Com quase uma hora de atraso a cerimônia comemorativa teve início. Enquanto a Banda Sinfônica do Recife, sob a regência do pequeno gigante que é o maestro Nenéu Liberalquino, executava temas de filmes como Missão impossível, Os Incríveis, Guerra nas estrelas e Indiana Jones – houve quem reclamasse dizendo à boca pequena que os músicos esqueceram de tocar composições de nomes como o de Nino Horta -, na tela eram exibidas imagens que foram captadas pela Atlândida Cinematográfica daquele 6 de setembro de 1952, ocasião na qual homens, crianças e mulheres superelegantes tomavam o hall do Cinema São Luiz a fim de prestigiar sua inauguração.
Ao término do concerto algumas personalidades e autoridades subiram ao palco para fazer em geral breves pronunciamentos. A esta altura as poltronas estavam quase todas ocupadas; e os painéis de Lula Cardoso Ayres brilhavam como nunca. Estavam por lá, além do Governador Eduardo Campos, mestre Abelardo da Hora, Fátima Quintas, Leda Alves, Rildo Saraiva, Beto Normal e muitos outros.
Falando em nome de todos aqueles que trabalham com o audiovisual em Pernambuco, o cineasta e crítico de cinema Kleber Mendonça Filho destacou quão gratificante era para todos nós estarmos num lugar como aquele: “Preservar este espaço é algo realmente incomum”, ele disse. Kleber fez um resumo do bom momento que as produções cinematográficas pernambucanas vêm atravessando, reconhecendo que o apoio do Governo do estado tem sido fundamental para isso. E em tom de desabafo declarou: “Que a nova Prefeitura que vem aí entenda que o centro do Recife é importante, é belo. Que a nova Prefeitura compreenda que o centro do Recife deve estar à altura do Cinema São Luiz”. Disse isso e foi merecidamente aplaudidíssimo. Parecia comício.

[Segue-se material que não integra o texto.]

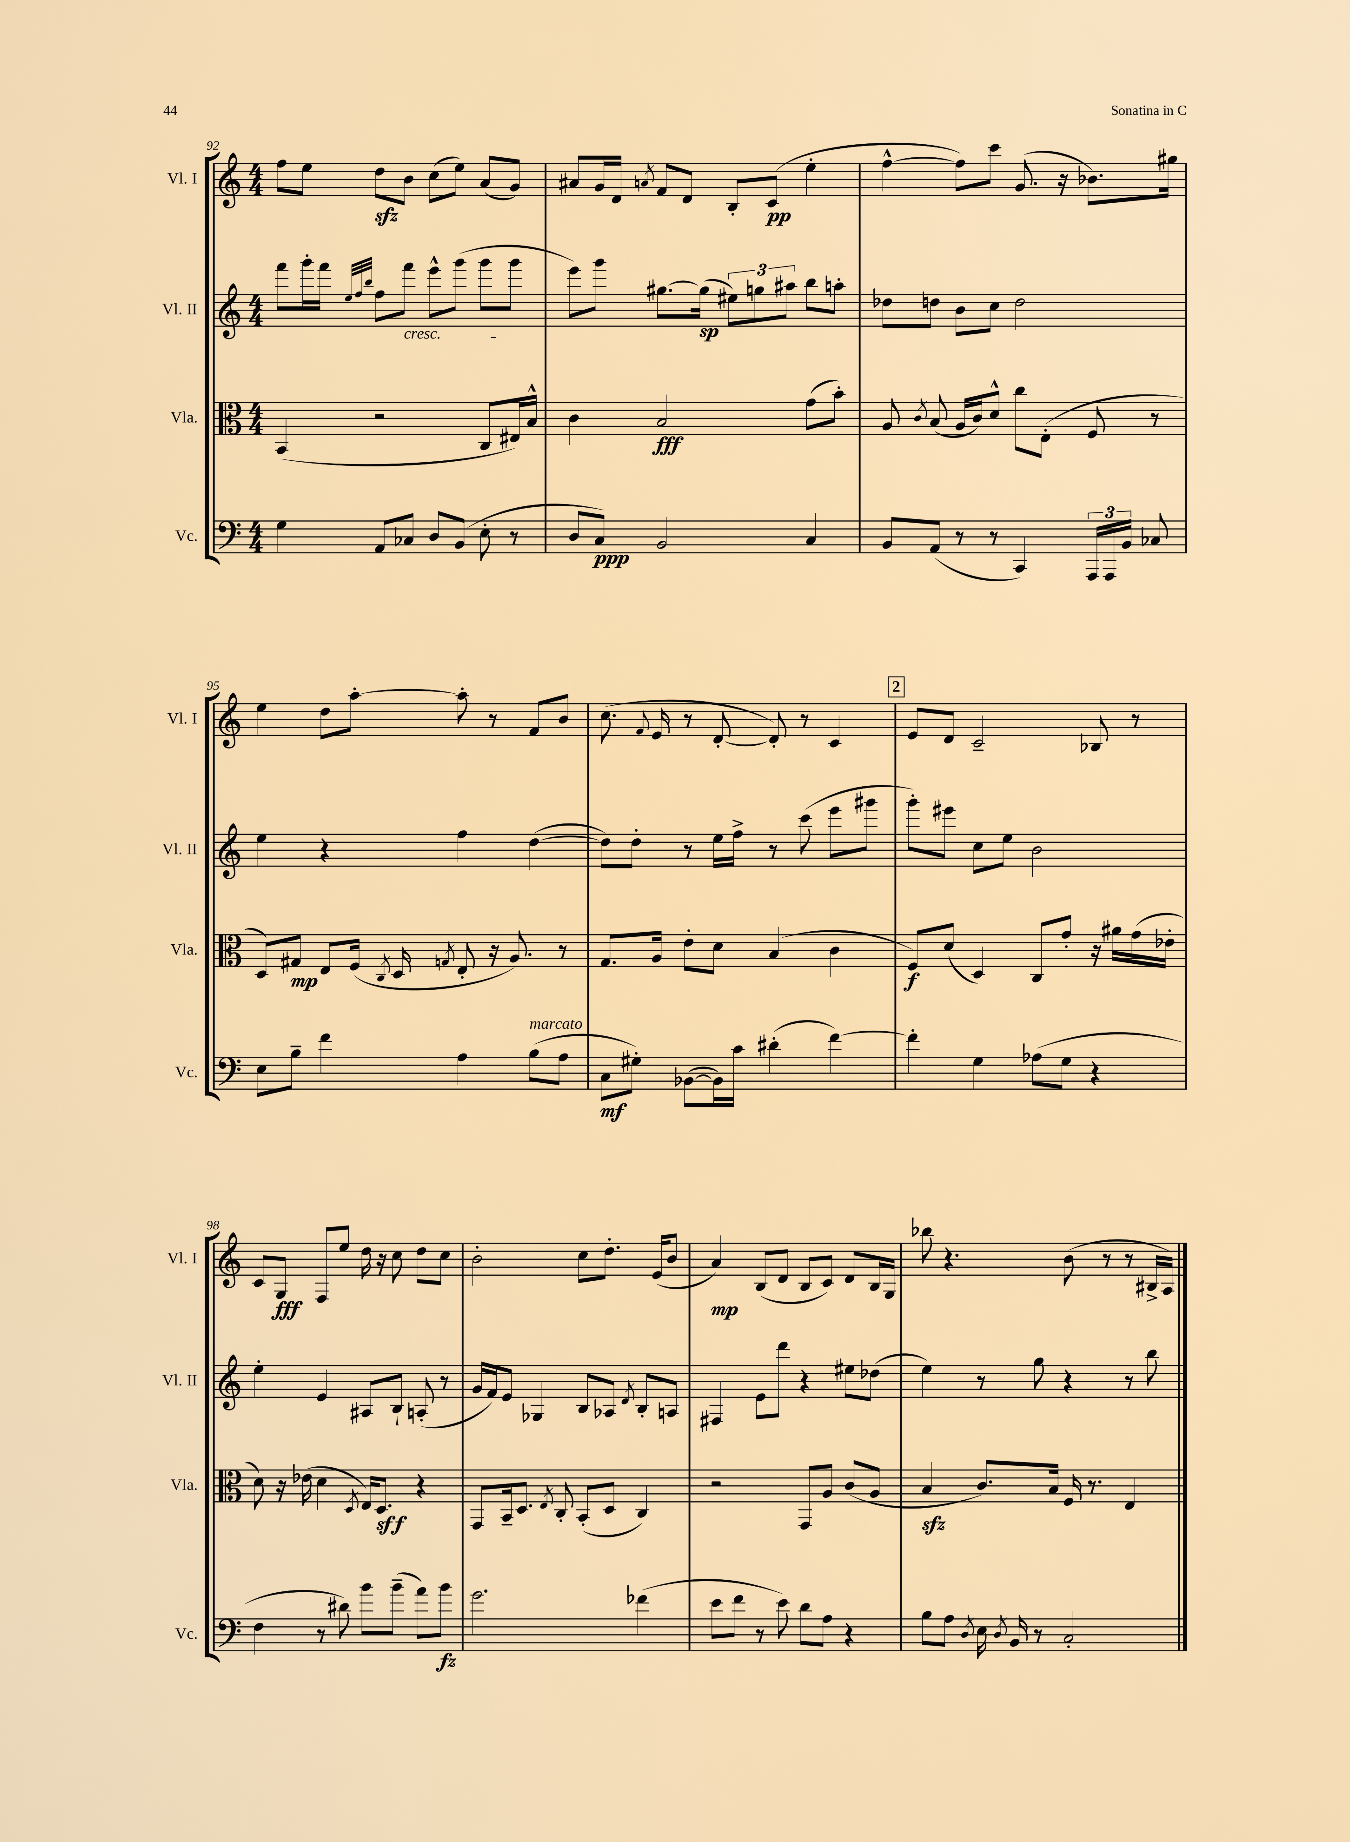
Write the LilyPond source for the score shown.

<<
\new StaffGroup <<
\new Staff = "s0" \with { instrumentName = "Vl. I" shortInstrumentName = "Vl. I" } {
    \clef treble \key c \major \numericTimeSignature \time 4/4
    \autoBeamOff f''8[ e''8] d''8[\sfz b'8] c''8[( e''8]) a'8[( g'8]) |
    ais'8[ g'16 d'16] \acciaccatura { a'8 } f'8[ d'8] b8[-. c'8]\pp( e''4-. |
    f''4~-^ f''8[) c'''8] g'8.( r16 bes'8.[) gis''16] |
    e''4 d''8[ a''8]~-. a''8-. r8 f'8[ b'8] |
    c''8.( \appoggiatura { f'8 } e'16 r8 d'8~-. d'8-.) r8 c'4 |
    \mark \markup { \box "2" } e'8[ d'8] c'2-- bes8 r8 |
    c'8[ g8]\fff f8[ e''8] d''16 r16 c''8 d''8[ c''8] |
    b'2-. c''8[ d''8.]-. e'16[( b'8] |
    a'4\mp) b8[( d'8] b8[ c'8]) d'8[ b16 g16] |
    bes''8 r4. b'8( r8 r8 bis16[-> a16]) \bar "|." |
}
\new Staff = "s1" \with { instrumentName = "Vl. II" shortInstrumentName = "Vl. II" } {
    \clef treble \key c \major \numericTimeSignature \time 4/4
    \autoBeamOff f'''8[ g'''16-. f'''16] \grace { e''32[ f''32 b''32] } f''8[ f'''8]\cresc e'''8[-^ g'''8]( g'''8[ g'''8]\! |
    e'''8[) g'''8] gis''8.[~ gis''16]\sp( \tuplet 3/2 { eis''8[) g''8 ais''8] } b''8[ a''8]-. |
    des''8[ d''8] b'8[ c''8] d''2 |
    e''4 r4 f''4 d''4~( |
    d''8[) d''8]-. r8 e''16[ f''16]-> r8 c'''8( e'''8[ gis'''8] |
    \mark \markup { \box "2" } g'''8[-.) eis'''8] c''8[ e''8] b'2 |
    e''4-. e'4 ais8[ b8]-! a8-.( r8 |
    g'16[ f'16) e'8] ges4 b8[ aes8] \acciaccatura { d'8 } b8[-. a8] |
    fis4 e'8[ d'''8] r4 eis''8[ des''8]( |
    e''4) r8 g''8 r4 r8 b''8 \bar "|." |
}
\new Staff = "s2" \with { instrumentName = "Vla." shortInstrumentName = "Vla." } {
    \clef alto \key c \major \numericTimeSignature \time 4/4
    \autoBeamOff b,4( r2 c8[ eis16) b16]-^ |
    c'4 b2\fff g'8[( b'8]-.) |
    a8 \acciaccatura { c'8 } b8( a16[ c'16) d'8]-^ c''8[ e8]-.( f8 r8 |
    d8[) gis8]\mp e8[ f16]( \acciaccatura { c8 } d16 \acciaccatura { g8 } e8-. r16 a8.) r8 |
    g8.[ a16] e'8[-. d'8] b4( c'4 |
    \mark \markup { \box "2" } f8[\f) d'8]( d4) c8[ g'8]-. r16 ais'16[ g'16( ees'16]-. |
    d'8) r16 ees'16( d'4 \acciaccatura { d8 } e16[) d8.]\sff r4 |
    g,8[ b,16-- d8.] \acciaccatura { e8 } c8-. b,8[-.( d8] c4) |
    r2 g,8[ a8] c'8[( a8] |
    b4\sfz c'8.[) b16] f16 r8. e4 \bar "|." |
}
\new Staff = "s3" \with { instrumentName = "Vc." shortInstrumentName = "Vc." } {
    \clef bass \key c \major \numericTimeSignature \time 4/4
    \autoBeamOff g4 a,8[ ces8] d8[ b,8]( e8-. r8 |
    d8[ c8]\ppp) b,2 c4 |
    b,8[ a,8]( r8 r8 c,4) \tuplet 3/2 { a,,16[ a,,16 b,16] } ces8 |
    e8[ b8]-- f'4 a4 b8[^\markup { \italic "marcato" }( a8] |
    c8[\mf gis8]-.) bes,8[~( bes,16) c'16] dis'4-.( f'4~) |
    \mark \markup { \box "2" } f'4-. g4 aes8[( g8] r4 |
    f4 r8 dis'8) b'8[ b'8]--( a'8[) b'8]\fz |
    g'2. fes'4( |
    e'8[ f'8] r8 e'8) d'8[ a8] r4 |
    b8[ a8] \acciaccatura { d8 } e16 \acciaccatura { d8 } b,16 r8 c2-. \bar "|." |
}
>>
>>
\layout { \context { \Score currentBarNumber = #92 } }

O anunciado prólogo que o escritor Fernando Monteiro faria antes da exibição do clássico O canto do mar, do Alberto Cavalcanti, não ocorreu, muito embora ele estivesse presente.
Certa feita o meu amigo João Maria, um cinéfilo de carteirinha e montador premiado, me disse o seguinte: “Existe diferença entre uma sala de exibição e uma sala de cinema; e o São Luiz é uma sala de cinema”.
Assisti à exibição d’O canto do mar comendo pipoca e amendoim. Ao seu término as horas já eram tantas que eu não pude ficar para provar dos bolos preparados para o aniversariante. Sequência de cena: o Capibaribe correndo manso na noite fria. Outra sequência: eu indo embora como se fosse um espectro desnorteado pelo sereno da madrugada.
Olá Clênio,sou eu,a Cristina!!!Adorei a matéria,até salvei as fotos no meu computador.Muito bom,e agradeço aos elogios à minha pessoa...(risos).Foi uma grande satisfação ter conhecido vocês.O cinema estava lindo e ainda que ele não se perdeu no tempo e no esquecimento como aconteceu aos outros,infelizmente.Sucesso ao seu Blog,eu já adicionei aos favoritos!Abraços!